Postscript – Paulson’s implementation (top level cash infusion with the hope of a “trickle down”), with a rate cut and buying of commercial paper by the Fed, has only allowed the biggest financial players to hoard cash to “de-leverage” (generally or to qualify as banks for some that made that choice), cover possible calls on credit default swaps and other liabilities or to merge competitors and consolidate the financial industry. The money has not trickled down to those who need it most. No help for homeowners. No help for job seekers, No help for small business. Payrolls are failing. Layoffs are everywhere. Paulson himself said it will take months for his package to reach the consumers and stabilize the market. Then he reversed himself and indicated that the Treasury would now not use the bailout money to buy toxic mortgages from trouble banks.
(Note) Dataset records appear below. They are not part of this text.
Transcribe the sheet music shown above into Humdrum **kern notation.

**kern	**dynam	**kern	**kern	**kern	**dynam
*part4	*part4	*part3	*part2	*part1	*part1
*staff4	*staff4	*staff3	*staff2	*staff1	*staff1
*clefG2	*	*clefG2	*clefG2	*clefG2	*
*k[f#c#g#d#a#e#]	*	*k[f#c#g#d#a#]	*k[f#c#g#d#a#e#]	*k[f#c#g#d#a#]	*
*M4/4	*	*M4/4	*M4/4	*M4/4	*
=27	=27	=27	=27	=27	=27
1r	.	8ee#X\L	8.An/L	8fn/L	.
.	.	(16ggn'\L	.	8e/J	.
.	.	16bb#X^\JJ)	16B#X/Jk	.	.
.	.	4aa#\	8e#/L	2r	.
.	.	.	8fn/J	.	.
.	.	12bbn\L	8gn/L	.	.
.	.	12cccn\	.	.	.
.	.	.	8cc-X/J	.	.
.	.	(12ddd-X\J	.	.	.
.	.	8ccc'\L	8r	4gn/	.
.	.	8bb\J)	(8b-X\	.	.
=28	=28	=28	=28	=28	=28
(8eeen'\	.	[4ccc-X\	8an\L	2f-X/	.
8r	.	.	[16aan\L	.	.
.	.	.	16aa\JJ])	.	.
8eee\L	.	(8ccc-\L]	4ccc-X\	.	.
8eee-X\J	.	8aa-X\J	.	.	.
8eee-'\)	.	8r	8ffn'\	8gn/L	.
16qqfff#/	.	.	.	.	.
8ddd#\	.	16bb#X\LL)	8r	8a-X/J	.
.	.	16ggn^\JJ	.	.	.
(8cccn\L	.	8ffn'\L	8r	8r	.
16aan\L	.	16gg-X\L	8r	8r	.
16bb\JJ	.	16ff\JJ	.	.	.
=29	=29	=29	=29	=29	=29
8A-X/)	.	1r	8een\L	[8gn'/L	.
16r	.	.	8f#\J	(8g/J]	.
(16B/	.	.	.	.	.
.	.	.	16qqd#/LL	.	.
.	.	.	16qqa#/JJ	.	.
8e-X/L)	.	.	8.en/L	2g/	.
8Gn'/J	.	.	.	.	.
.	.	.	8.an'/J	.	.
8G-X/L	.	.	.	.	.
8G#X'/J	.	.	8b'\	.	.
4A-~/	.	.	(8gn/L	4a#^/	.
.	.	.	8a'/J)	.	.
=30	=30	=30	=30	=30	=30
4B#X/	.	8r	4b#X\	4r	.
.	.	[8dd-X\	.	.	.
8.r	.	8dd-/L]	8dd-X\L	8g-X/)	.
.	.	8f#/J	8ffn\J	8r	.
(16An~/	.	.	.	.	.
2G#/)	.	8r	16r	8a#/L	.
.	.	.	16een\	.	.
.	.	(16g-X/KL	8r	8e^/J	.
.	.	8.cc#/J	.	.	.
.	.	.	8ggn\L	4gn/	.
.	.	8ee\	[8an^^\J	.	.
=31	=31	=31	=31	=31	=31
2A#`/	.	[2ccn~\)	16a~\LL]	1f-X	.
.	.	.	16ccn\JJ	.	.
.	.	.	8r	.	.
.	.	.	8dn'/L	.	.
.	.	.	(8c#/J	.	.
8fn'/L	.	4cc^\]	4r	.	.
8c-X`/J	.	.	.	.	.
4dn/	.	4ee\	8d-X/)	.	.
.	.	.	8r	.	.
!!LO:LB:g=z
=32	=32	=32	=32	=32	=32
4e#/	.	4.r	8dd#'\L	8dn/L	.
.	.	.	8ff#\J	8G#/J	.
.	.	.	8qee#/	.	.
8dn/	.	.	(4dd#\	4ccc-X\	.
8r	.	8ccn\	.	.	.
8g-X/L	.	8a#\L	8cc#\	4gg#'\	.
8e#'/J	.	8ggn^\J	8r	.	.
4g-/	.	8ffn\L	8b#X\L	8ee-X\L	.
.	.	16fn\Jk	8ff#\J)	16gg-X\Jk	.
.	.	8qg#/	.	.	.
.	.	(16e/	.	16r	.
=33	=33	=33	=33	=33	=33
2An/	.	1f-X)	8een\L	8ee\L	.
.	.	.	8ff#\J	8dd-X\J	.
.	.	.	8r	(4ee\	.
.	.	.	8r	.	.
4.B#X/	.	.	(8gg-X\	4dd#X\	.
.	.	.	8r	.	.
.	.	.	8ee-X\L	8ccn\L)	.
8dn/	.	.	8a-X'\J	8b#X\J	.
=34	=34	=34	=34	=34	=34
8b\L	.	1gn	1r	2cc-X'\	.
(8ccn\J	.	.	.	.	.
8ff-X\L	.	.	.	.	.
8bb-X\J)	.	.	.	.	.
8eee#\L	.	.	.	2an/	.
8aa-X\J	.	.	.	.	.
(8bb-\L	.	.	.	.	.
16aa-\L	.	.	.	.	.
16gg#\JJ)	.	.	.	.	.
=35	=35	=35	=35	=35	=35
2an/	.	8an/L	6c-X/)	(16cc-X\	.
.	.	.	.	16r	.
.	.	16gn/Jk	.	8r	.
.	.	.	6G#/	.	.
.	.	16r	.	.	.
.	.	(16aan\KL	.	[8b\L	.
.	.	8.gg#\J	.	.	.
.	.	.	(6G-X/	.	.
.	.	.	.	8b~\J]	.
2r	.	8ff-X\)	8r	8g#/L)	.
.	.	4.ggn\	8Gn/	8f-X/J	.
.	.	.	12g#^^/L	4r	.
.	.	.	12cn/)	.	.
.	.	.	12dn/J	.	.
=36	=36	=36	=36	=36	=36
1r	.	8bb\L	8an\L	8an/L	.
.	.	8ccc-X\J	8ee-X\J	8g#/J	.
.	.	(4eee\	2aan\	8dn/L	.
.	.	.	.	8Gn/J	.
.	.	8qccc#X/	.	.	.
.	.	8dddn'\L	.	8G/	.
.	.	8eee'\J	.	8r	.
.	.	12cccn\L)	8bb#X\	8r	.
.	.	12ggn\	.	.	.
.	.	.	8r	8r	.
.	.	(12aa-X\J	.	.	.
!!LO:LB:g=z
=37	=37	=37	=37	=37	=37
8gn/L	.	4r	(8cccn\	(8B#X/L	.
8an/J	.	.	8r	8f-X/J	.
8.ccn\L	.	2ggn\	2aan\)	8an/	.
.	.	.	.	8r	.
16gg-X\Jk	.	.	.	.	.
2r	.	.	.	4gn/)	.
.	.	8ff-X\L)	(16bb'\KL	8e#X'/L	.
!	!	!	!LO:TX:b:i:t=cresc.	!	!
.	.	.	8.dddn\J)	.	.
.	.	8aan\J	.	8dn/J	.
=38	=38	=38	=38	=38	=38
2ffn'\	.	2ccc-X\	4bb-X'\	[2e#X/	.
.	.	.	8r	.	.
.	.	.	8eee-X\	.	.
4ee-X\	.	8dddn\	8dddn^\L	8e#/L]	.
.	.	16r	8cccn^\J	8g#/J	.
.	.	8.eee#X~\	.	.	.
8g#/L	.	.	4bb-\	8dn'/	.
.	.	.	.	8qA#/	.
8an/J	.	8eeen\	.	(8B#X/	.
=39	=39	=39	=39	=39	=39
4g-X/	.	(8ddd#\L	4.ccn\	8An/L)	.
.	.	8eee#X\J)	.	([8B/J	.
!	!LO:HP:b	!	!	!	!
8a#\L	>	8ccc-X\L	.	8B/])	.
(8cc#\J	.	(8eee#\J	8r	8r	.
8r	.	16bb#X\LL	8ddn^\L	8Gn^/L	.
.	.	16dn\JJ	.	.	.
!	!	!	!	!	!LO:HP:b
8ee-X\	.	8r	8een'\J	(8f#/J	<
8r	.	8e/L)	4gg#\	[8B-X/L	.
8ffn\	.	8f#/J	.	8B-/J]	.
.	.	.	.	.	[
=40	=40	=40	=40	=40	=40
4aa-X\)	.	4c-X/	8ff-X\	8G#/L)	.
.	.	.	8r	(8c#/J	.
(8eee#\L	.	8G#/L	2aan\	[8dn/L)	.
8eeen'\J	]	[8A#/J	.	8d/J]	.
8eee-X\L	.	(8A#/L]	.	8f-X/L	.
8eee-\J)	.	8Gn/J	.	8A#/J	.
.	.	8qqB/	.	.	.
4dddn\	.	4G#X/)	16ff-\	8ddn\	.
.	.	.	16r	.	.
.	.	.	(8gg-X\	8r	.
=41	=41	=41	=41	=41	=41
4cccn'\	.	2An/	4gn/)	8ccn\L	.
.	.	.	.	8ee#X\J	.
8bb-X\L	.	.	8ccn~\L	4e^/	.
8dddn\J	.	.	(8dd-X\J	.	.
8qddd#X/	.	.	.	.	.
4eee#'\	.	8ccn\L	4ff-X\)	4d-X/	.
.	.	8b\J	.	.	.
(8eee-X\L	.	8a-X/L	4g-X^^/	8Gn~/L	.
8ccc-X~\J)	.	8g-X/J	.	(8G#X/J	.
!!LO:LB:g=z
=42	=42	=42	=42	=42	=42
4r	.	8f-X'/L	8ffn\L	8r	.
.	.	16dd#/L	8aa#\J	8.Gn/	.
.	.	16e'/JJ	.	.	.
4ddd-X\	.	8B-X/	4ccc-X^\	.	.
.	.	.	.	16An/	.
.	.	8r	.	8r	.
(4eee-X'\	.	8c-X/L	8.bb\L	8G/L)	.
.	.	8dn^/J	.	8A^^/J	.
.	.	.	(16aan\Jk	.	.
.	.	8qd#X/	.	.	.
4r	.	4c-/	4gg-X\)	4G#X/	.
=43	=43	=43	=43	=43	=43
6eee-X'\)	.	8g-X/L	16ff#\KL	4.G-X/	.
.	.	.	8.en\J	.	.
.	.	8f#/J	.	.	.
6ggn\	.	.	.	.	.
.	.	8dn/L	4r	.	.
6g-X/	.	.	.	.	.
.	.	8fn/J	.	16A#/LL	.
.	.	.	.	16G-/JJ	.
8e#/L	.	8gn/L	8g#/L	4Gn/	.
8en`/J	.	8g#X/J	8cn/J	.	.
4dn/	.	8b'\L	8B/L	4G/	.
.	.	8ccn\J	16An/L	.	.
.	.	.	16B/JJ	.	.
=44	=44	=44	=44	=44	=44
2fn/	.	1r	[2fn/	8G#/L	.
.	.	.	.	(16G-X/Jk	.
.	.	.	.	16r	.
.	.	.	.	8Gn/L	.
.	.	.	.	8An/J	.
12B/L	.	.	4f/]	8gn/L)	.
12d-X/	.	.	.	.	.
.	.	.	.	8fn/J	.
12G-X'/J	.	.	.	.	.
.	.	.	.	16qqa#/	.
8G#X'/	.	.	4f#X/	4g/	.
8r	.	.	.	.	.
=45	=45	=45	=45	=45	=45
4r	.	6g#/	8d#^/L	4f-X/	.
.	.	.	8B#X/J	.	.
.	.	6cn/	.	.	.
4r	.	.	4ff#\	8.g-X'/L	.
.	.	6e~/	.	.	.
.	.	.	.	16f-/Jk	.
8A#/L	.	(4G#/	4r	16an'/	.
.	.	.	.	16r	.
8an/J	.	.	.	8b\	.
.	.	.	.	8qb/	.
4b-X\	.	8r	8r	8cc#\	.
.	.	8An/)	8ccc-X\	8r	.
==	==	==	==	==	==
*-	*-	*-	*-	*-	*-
What are the next areas that worry bankers? Consumer credit card defaults. Investors in hedge funds pulling way, way out. Private equity looking for ways to restructure and deal with companies they bought along the way with vastly more debt than made the slightest sense. Is it credit default swap calls based on big corporate defaults, or maybe just the looming retail implosion over the holidays? In short, nobody thinks we’re near bottom, and the markets are just sick about it. Jobless claims are soaring, home values are plunging and there is no commercial marketplace where normal bank lending is required for basic operations. Until those three fundamentals steady and stop falling, when speculators will have been exhausted from an unpredictable market, when that most precious recovery requirement – confidence – returns, then, Mr. Perella, and only then, do we hit bottom. And remember, “bottom” is where you’ve got no place to go but up.

I’m Peter Dekom, and I approve this message.